-- Task prompt --
Every record below must be copied exactly, with images dropped.

-- Data section --
*** Block opens ***
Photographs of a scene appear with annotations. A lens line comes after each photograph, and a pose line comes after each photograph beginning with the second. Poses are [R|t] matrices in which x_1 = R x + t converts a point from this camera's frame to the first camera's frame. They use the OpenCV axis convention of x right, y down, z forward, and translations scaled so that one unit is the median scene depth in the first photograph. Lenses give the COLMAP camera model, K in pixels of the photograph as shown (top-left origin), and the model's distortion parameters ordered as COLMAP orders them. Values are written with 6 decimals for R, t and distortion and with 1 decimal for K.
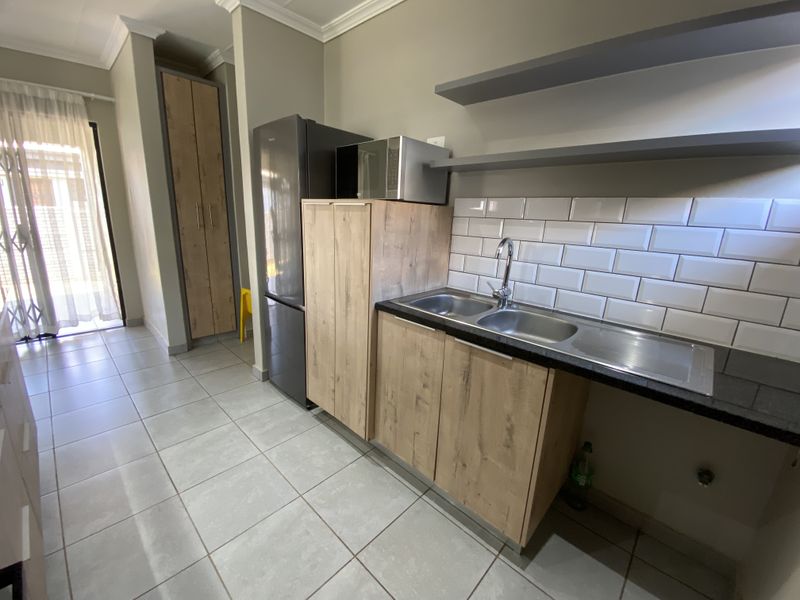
lens RADIAL K [[329.2, 0, 399.3], [0, 329.2, 296.5], [0, 0, 1]] dist [0.033370, -0.025177]
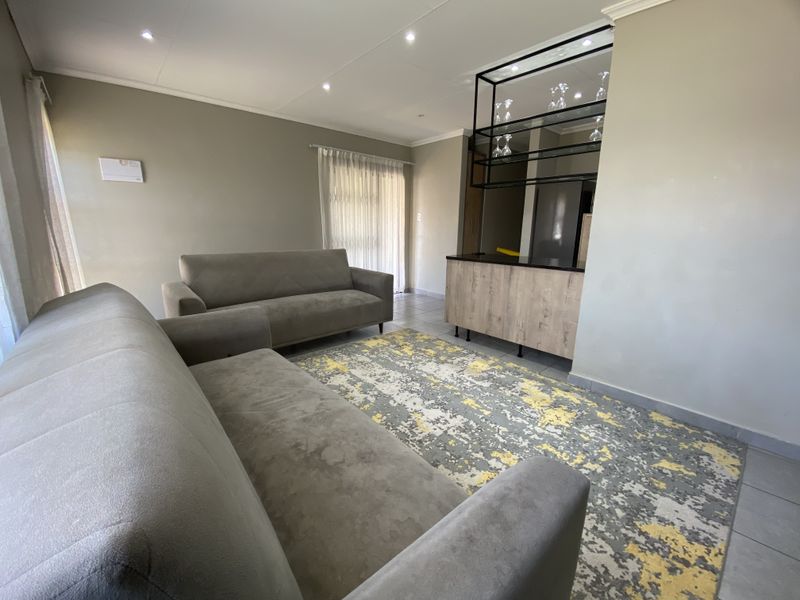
lens RADIAL K [[329.2, 0, 399.3], [0, 329.2, 296.5], [0, 0, 1]] dist [0.033370, -0.025177]
pose [[0.995014, -0.011636, -0.099052, -1.320747], [0.008790, 0.999537, -0.029114, 0.310767], [0.099345, 0.028098, 0.994656, -1.340279]]
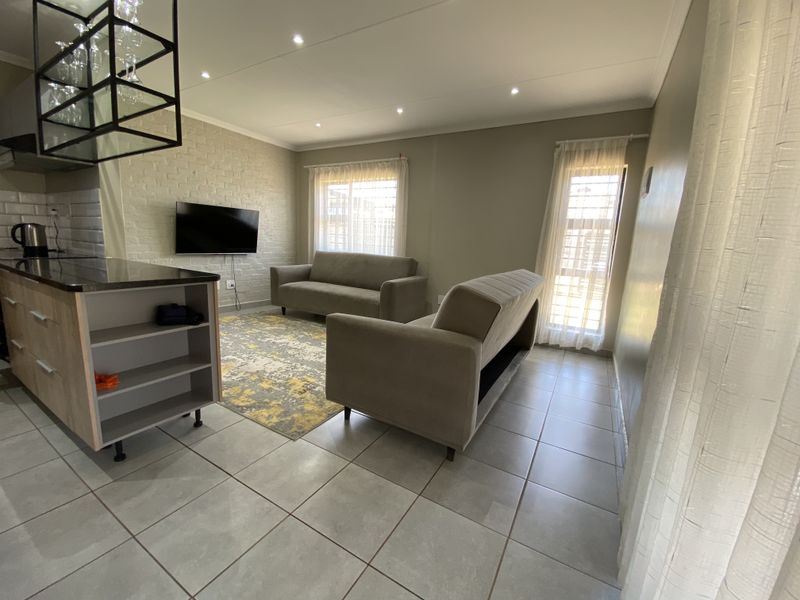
lens RADIAL K [[329.2, 0, 399.3], [0, 329.2, 296.5], [0, 0, 1]] dist [0.033370, -0.025177]
pose [[-0.972323, -0.055512, -0.226949, -1.537205], [-0.140424, 0.915191, 0.377765, -0.374233], [0.186731, 0.399179, -0.897657, 1.641128]]
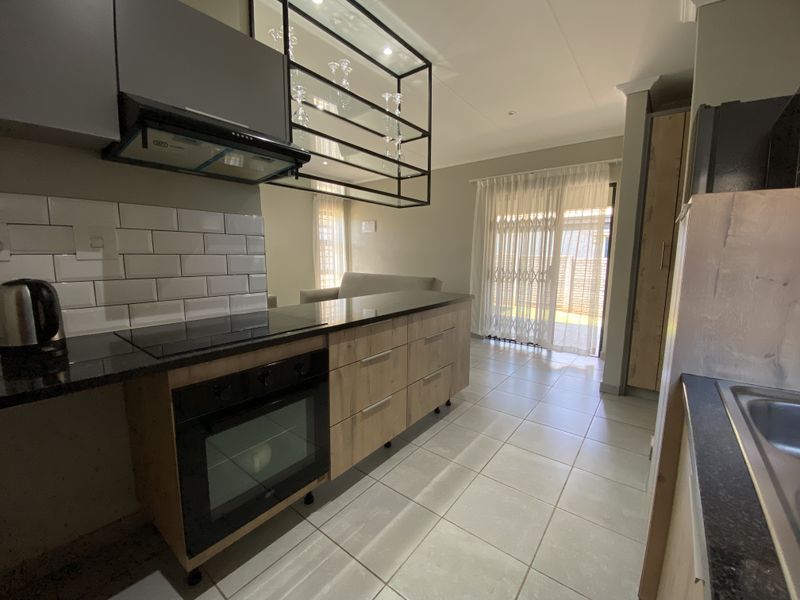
lens RADIAL K [[329.2, 0, 399.3], [0, 329.2, 296.5], [0, 0, 1]] dist [0.033370, -0.025177]
pose [[0.092534, 0.081721, -0.992350, 0.381493], [-0.240899, 0.968856, 0.057323, -0.020734], [0.966129, 0.233752, 0.109338, 0.375288]]
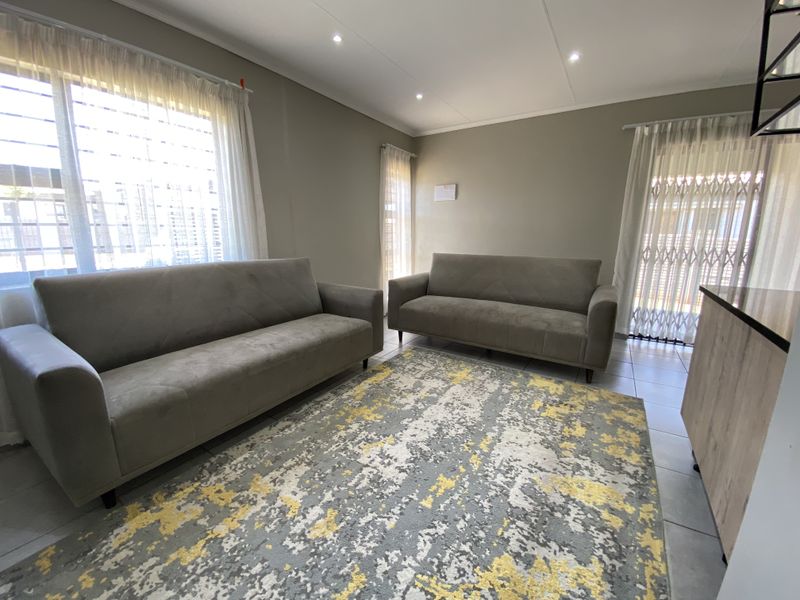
lens RADIAL K [[329.2, 0, 399.3], [0, 329.2, 296.5], [0, 0, 1]] dist [0.033370, -0.025177]
pose [[0.184513, 0.155868, -0.970392, -0.443390], [-0.236635, 0.965344, 0.110063, 0.147335], [0.953917, 0.209321, 0.215003, -0.441339]]
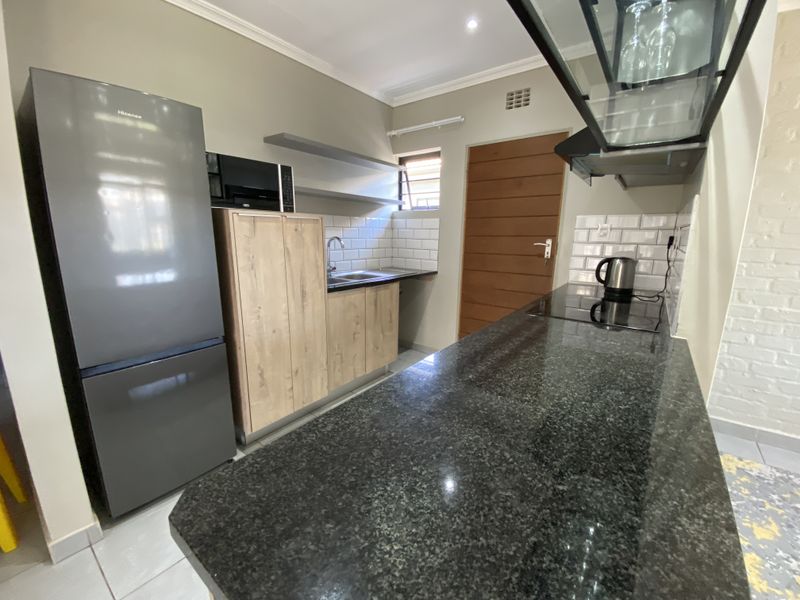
lens RADIAL K [[329.2, 0, 399.3], [0, 329.2, 296.5], [0, 0, 1]] dist [0.033370, -0.025177]
pose [[-0.112772, -0.231552, 0.966264, -1.251024], [0.220817, 0.942309, 0.251582, -0.197566], [-0.968774, 0.241739, -0.055135, 0.666784]]
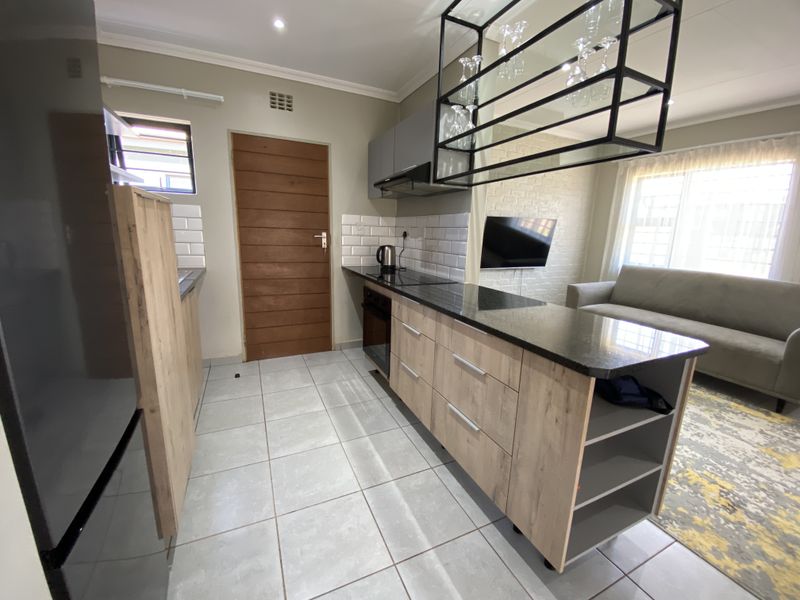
lens RADIAL K [[329.2, 0, 399.3], [0, 329.2, 296.5], [0, 0, 1]] dist [0.033370, -0.025177]
pose [[-0.924404, -0.144698, 0.352903, -0.903183], [0.018433, 0.907216, 0.420261, -0.349038], [-0.380970, 0.394996, -0.835966, 1.359829]]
*** Block closes ***
-- Solution to the exercise --
Photographs of a scene appear with annotations. A lens line comes after each photograph, and a pose line comes after each photograph beginning with the second. Poses are [R|t] matrices in which x_1 = R x + t converts a point from this camera's frame to the first camera's frame. They use the OpenCV axis convention of x right, y down, z forward, and translations scaled so that one unit is the median scene depth in the first photograph. Lenses give the COLMAP camera model, K in pixels of the photograph as shown (top-left origin), and the model's distortion parameters ordered as COLMAP orders them. Values are written with 6 decimals for R, t and distortion and with 1 decimal for K.
lens RADIAL K [[329.2, 0, 399.3], [0, 329.2, 296.5], [0, 0, 1]] dist [0.033370, -0.025177]
lens RADIAL K [[329.2, 0, 399.3], [0, 329.2, 296.5], [0, 0, 1]] dist [0.033370, -0.025177]
pose [[0.995014, -0.011636, -0.099052, -1.320747], [0.008790, 0.999537, -0.029114, 0.310767], [0.099345, 0.028098, 0.994656, -1.340279]]
lens RADIAL K [[329.2, 0, 399.3], [0, 329.2, 296.5], [0, 0, 1]] dist [0.033370, -0.025177]
pose [[-0.972323, -0.055512, -0.226949, -1.537205], [-0.140424, 0.915191, 0.377765, -0.374233], [0.186731, 0.399179, -0.897657, 1.641128]]
lens RADIAL K [[329.2, 0, 399.3], [0, 329.2, 296.5], [0, 0, 1]] dist [0.033370, -0.025177]
pose [[0.092534, 0.081721, -0.992350, 0.381493], [-0.240899, 0.968856, 0.057323, -0.020734], [0.966129, 0.233752, 0.109338, 0.375288]]
lens RADIAL K [[329.2, 0, 399.3], [0, 329.2, 296.5], [0, 0, 1]] dist [0.033370, -0.025177]
pose [[0.184513, 0.155868, -0.970392, -0.443390], [-0.236635, 0.965344, 0.110063, 0.147335], [0.953917, 0.209321, 0.215003, -0.441339]]
lens RADIAL K [[329.2, 0, 399.3], [0, 329.2, 296.5], [0, 0, 1]] dist [0.033370, -0.025177]
pose [[-0.112772, -0.231552, 0.966264, -1.251024], [0.220817, 0.942309, 0.251582, -0.197566], [-0.968774, 0.241739, -0.055135, 0.666784]]
lens RADIAL K [[329.2, 0, 399.3], [0, 329.2, 296.5], [0, 0, 1]] dist [0.033370, -0.025177]
pose [[-0.924404, -0.144698, 0.352903, -0.903183], [0.018433, 0.907216, 0.420261, -0.349038], [-0.380970, 0.394996, -0.835966, 1.359829]]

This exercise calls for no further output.